With this feature, organizations can enhance their data analysis capabilities and accommodate evolving business needs by incorporating additional data fields post-implementation. This means users can add new dimensions for data classification, reporting, planning, and analysis even after the system is fully deployed.
Scenario: A global retail chain uses planning software each month to re-forecast. In the middle of the fiscal year, the company decides to sell an exclusive line of products through Walmart.com. To forecast and track its performance, they need to include a new dimension “channel” and new product categories under the existing product dimension in the system.
Solution: They add a new dimension named Channel with “Direct”for existing and new direct sales from their website, and Walmart.com for sales via that channel. The also add a new item to the product member called “Walmart.com Exclusive” without disrupting the existing system or data, enabling them to forecast and analyze sales and performance data for the new product / channel combination.
This is an important requirement, especially for growing companies.
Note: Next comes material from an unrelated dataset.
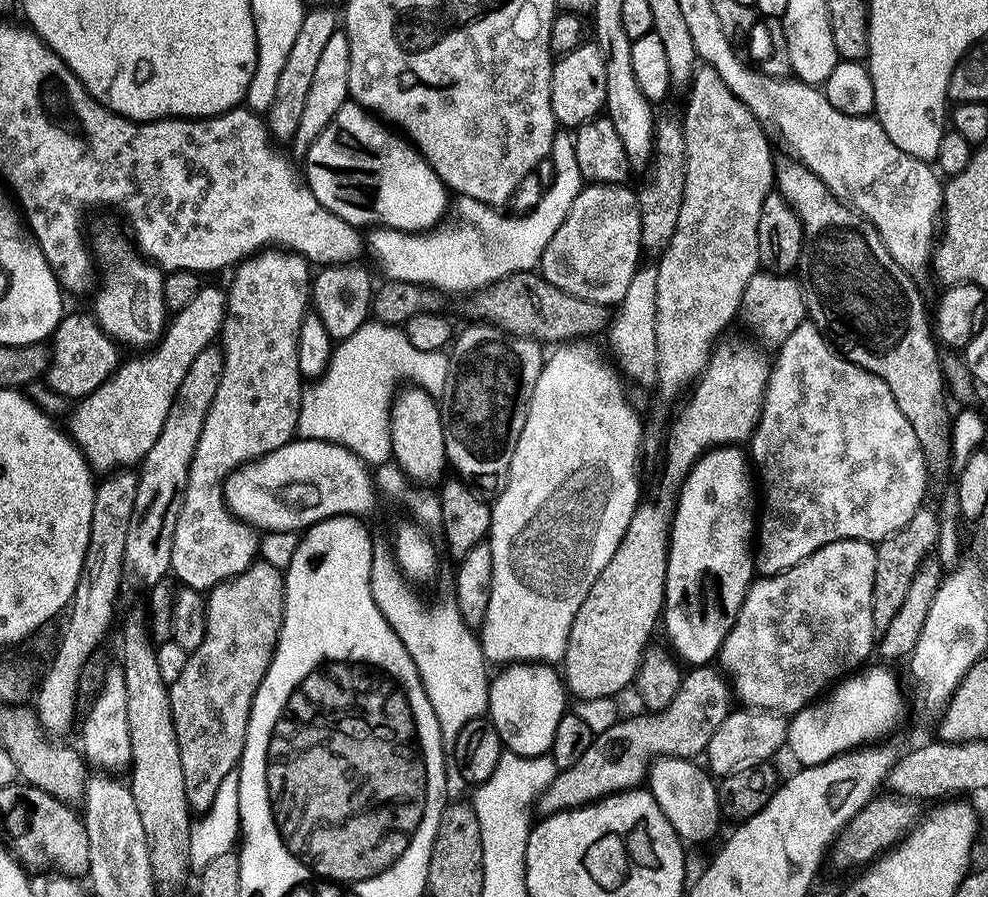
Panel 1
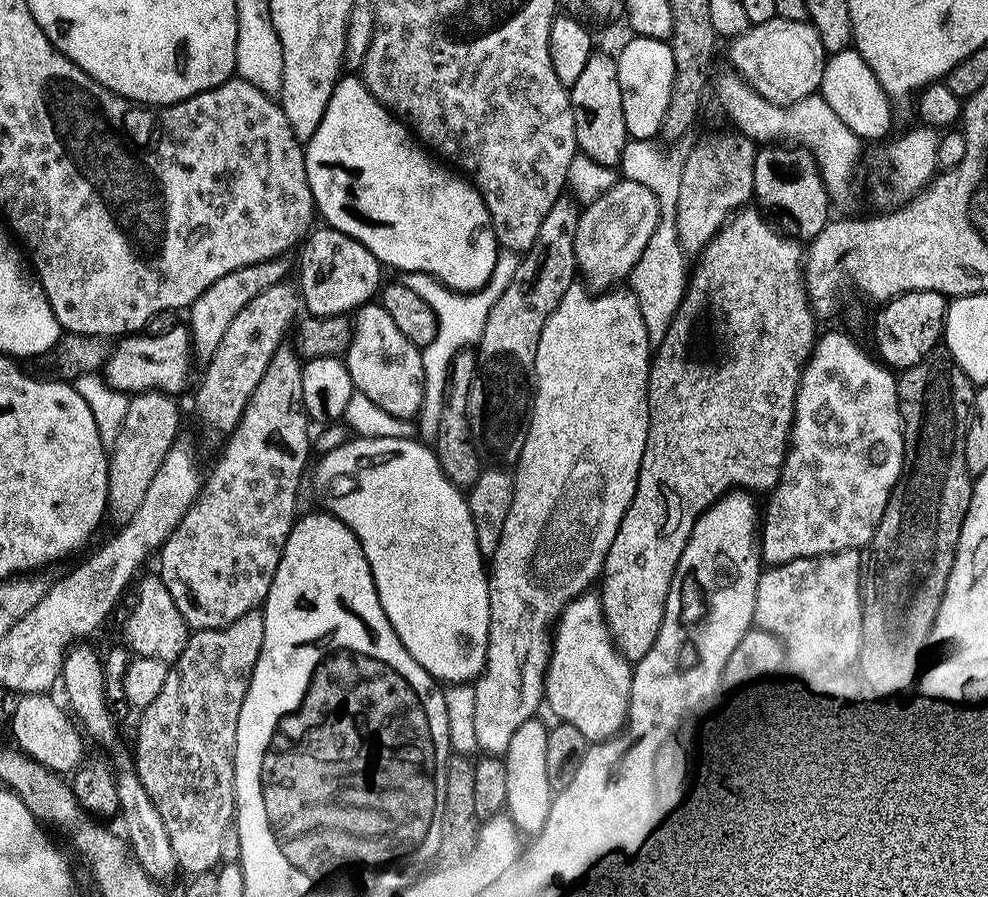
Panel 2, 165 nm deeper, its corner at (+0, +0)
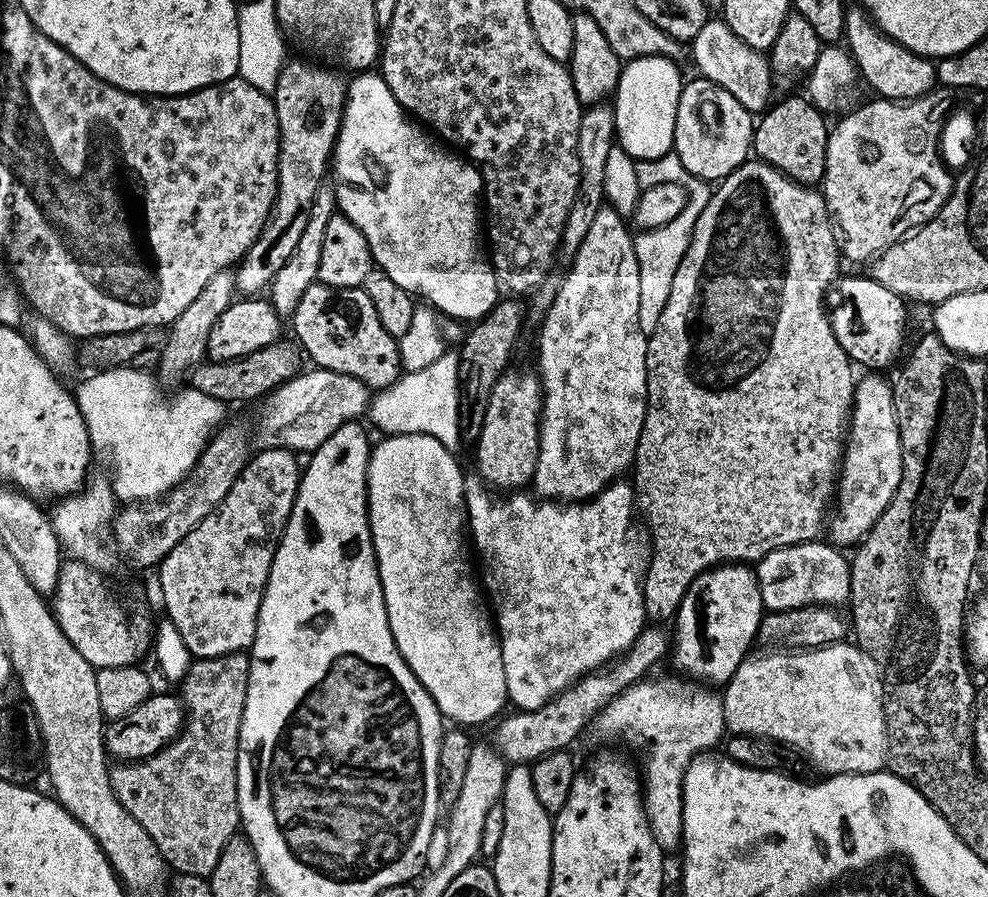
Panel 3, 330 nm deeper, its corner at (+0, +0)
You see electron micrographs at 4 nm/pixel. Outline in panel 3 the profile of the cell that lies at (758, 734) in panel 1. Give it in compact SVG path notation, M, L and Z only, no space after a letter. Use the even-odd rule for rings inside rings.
M855 643L831 644L825 648L805 648L803 650L764 650L745 656L727 684L723 685L724 722L729 733L750 734L751 736L765 736L768 740L776 740L779 744L786 744L801 757L808 756L808 760L816 768L821 768L828 776L841 776L851 772L879 772L888 762L888 735L886 734L886 718L884 717L884 701L881 693L884 691L884 681L880 679L880 668L874 658L865 656L864 651Z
We say this because of the frequency it comes up in retail, SaaS, biotech and so on. The businesses grow in unexpected ways, new requirements come up, and the user is helpless to do anything about it. They end up back in Excel because adding a new dimension is kryptonite to the planning tool's database.
Make sure to ask the questions here and ask to see it live. If upon adding the dimension it requires a million additional inputs, a refresh, some edits to code, it's not going to work for you as you grow unless consulting hours are no big deal to you.
As always, changing the architecture usually necessitates changing how source data is mapped and imported. Make sure your source data is formatted to handle this new dimension after it is added.
Better yet, have the vendor add dimensions that you “might” need at the beginning of setup and save yourself the pain of adding them in the future.